◆ Material for the task ◆
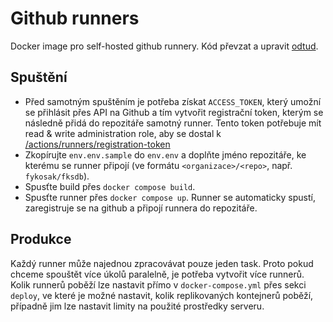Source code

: # Github runners

Docker image pro self-hosted github runnery. Kód převzat a upravit [odtud](https://github.com/beikeni/github-runner-dockerfile).

## Spuštění
- Před samotným spuštěním je potřeba získat `ACCESS_TOKEN`, který umožní se přihlásit
přes API na Github a tím vytvořit registrační token, kterým se následně přidá do repozitáře samotný runner.
Tento token potřebuje mít read & write administration role, aby se dostal
k [/actions/runners/registration-token](https://docs.github.com/en/rest/actions/self-hosted-runners?apiVersion=2022-11-28#create-a-registration-token-for-a-repository)
- Zkopírujte `env.env.sample` do `env.env` a doplňte jméno repozitáře, ke kterému se runner připojí (ve formátu `<organizace>/<repo>`, např. `fykosak/fksdb`).
- Spusťte build přes `docker compose build`.
- Spusťte runner přes `docker compose up`. Runner se automaticky spustí, zaregistruje se na github a připojí runnera do repozitáře.

## Produkce
Každý runner může najednou zpracovávat pouze jeden task. Proto pokud chceme
spouštět více úkolů paralelně, je potřeba vytvořit více runnerů. Kolik runnerů
poběží lze nastavit přímo v `docker-compose.yml` přes sekci `deploy`,
ve které je možné nastavit, kolik replikovaných kontejnerů poběží, případně
jim lze nastavit limity na použité prostředky serveru.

◆ What you should do ◆
Reproduce the entries, substituting "podman compose" for every occurrence of "docker compose" and changing nothing else. Omit the pictures.

◆ Answer to this problem ◆
Source code

: # Github runners

Docker image pro self-hosted github runnery. Kód převzat a upravit [odtud](https://github.com/beikeni/github-runner-dockerfile).

## Spuštění
- Před samotným spuštěním je potřeba získat `ACCESS_TOKEN`, který umožní se přihlásit
přes API na Github a tím vytvořit registrační token, kterým se následně přidá do repozitáře samotný runner.
Tento token potřebuje mít read & write administration role, aby se dostal
k [/actions/runners/registration-token](https://docs.github.com/en/rest/actions/self-hosted-runners?apiVersion=2022-11-28#create-a-registration-token-for-a-repository)
- Zkopírujte `env.env.sample` do `env.env` a doplňte jméno repozitáře, ke kterému se runner připojí (ve formátu `<organizace>/<repo>`, např. `fykosak/fksdb`).
- Spusťte build přes `podman compose build`.
- Spusťte runner přes `podman compose up`. Runner se automaticky spustí, zaregistruje se na github a připojí runnera do repozitáře.

## Produkce
Každý runner může najednou zpracovávat pouze jeden task. Proto pokud chceme
spouštět více úkolů paralelně, je potřeba vytvořit více runnerů. Kolik runnerů
poběží lze nastavit přímo v `docker-compose.yml` přes sekci `deploy`,
ve které je možné nastavit, kolik replikovaných kontejnerů poběží, případně
jim lze nastavit limity na použité prostředky serveru.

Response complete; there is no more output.